> PROBLEM
Rewrite every line of the entries below as a Markdown table with the columns "Row" and "Entry line", numbering each row and omitting blank lines. Leave the pictures out of the answer.

⟨

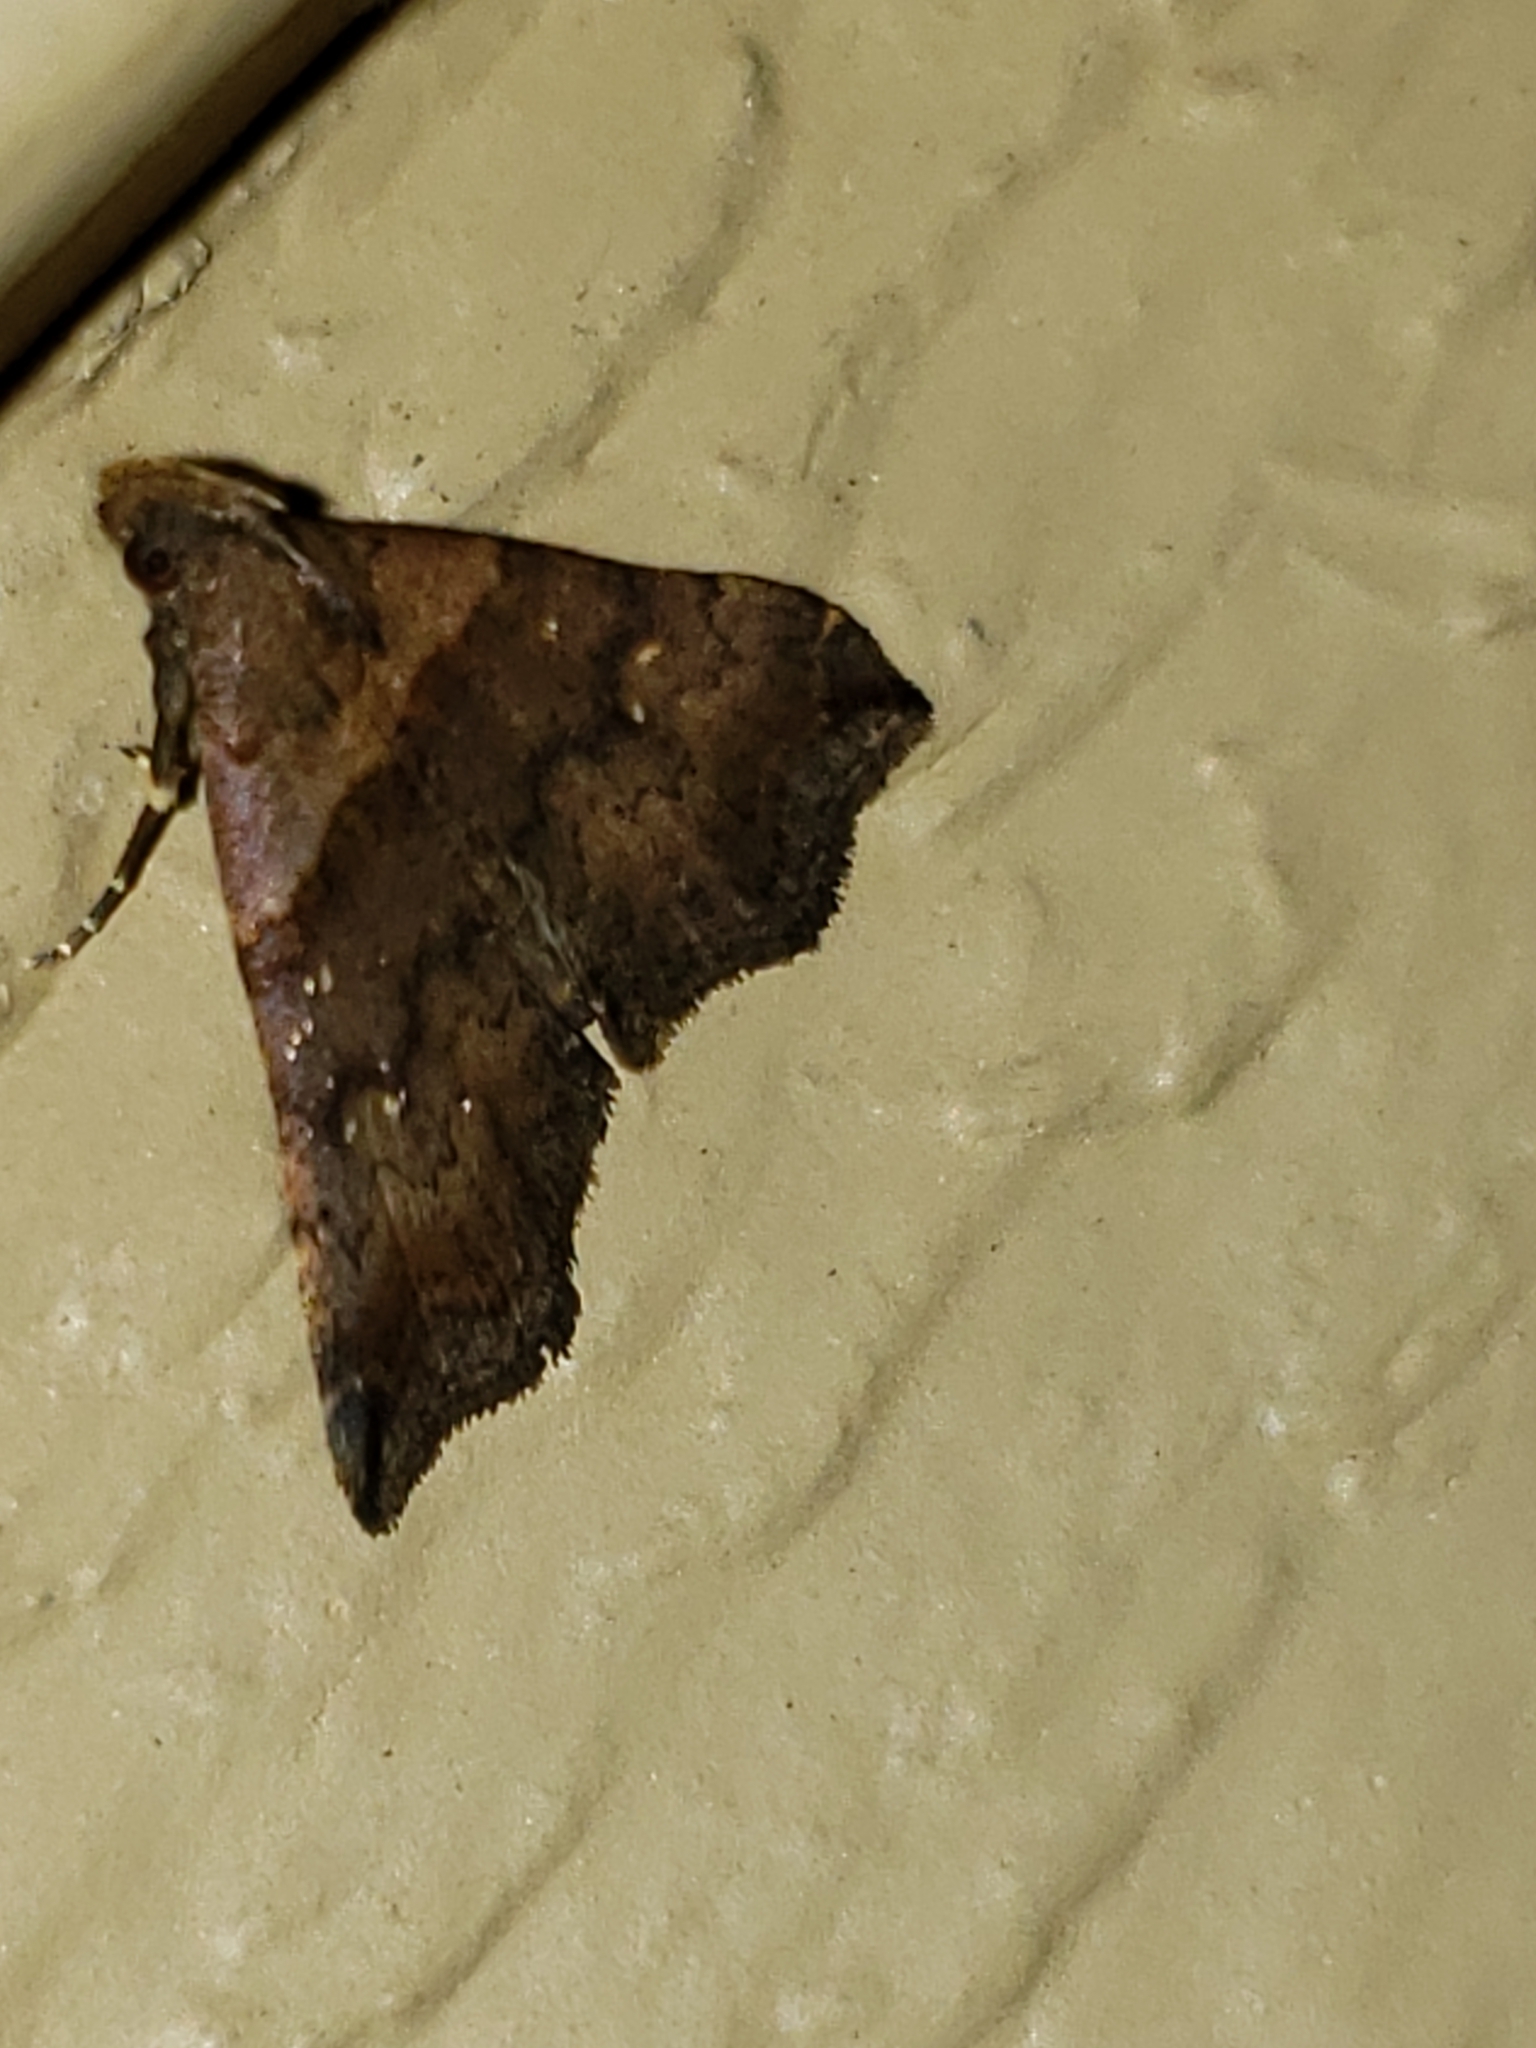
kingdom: Animalia
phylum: Arthropoda
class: Insecta
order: Lepidoptera
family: Erebidae
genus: Lascoria
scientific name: Lascoria ambigualis
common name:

⟩

> WRITTEN SOLUTION
| Row | Entry line |
|---|---|
| 1 | kingdom: Animalia |
| 2 | phylum: Arthropoda |
| 3 | class: Insecta |
| 4 | order: Lepidoptera |
| 5 | family: Erebidae |
| 6 | genus: Lascoria |
| 7 | scientific name: Lascoria ambigualis |
| 8 | common name: |